___ Source material ___
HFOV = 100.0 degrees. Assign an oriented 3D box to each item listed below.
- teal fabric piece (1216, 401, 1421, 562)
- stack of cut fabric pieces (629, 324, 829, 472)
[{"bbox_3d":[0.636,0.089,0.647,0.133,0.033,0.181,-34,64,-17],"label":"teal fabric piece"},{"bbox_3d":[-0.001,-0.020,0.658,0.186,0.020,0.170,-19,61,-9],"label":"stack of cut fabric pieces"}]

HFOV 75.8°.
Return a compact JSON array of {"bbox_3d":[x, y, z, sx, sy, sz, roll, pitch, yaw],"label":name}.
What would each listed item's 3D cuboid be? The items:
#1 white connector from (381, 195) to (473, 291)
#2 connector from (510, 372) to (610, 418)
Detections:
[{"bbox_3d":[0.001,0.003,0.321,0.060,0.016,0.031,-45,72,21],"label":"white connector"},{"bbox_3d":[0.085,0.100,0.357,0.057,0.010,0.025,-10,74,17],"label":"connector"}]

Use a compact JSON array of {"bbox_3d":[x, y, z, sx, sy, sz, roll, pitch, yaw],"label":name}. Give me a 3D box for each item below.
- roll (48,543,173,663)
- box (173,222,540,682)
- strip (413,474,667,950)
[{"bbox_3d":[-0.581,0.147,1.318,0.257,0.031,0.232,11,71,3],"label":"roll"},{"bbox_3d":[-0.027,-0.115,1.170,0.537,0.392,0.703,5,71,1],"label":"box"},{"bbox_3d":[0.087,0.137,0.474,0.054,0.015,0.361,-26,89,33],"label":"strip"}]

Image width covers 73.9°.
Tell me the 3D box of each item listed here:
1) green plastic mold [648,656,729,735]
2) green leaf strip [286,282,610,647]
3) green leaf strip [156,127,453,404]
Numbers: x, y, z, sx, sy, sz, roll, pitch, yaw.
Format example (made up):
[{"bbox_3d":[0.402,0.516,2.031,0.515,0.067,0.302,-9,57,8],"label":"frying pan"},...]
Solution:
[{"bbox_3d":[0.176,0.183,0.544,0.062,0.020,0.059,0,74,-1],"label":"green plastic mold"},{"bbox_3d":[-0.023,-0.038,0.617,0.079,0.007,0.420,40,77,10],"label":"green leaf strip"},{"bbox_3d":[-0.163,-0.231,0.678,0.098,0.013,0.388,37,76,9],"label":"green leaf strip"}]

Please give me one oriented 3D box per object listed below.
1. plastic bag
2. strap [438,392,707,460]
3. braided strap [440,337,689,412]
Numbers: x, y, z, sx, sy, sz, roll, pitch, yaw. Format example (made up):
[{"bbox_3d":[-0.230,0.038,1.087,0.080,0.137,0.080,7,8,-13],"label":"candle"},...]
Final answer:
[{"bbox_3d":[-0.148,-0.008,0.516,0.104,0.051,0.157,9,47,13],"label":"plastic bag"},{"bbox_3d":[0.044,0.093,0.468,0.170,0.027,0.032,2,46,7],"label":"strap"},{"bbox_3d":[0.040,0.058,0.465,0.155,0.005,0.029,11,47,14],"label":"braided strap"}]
___
Instructions to follow =>
Show each line of the material above where "oriented" occurs.

Response to this task =>
HFOV = 100.0 degrees. Assign an oriented 3D box to each item listed below.
Please give me one oriented 3D box per object listed below.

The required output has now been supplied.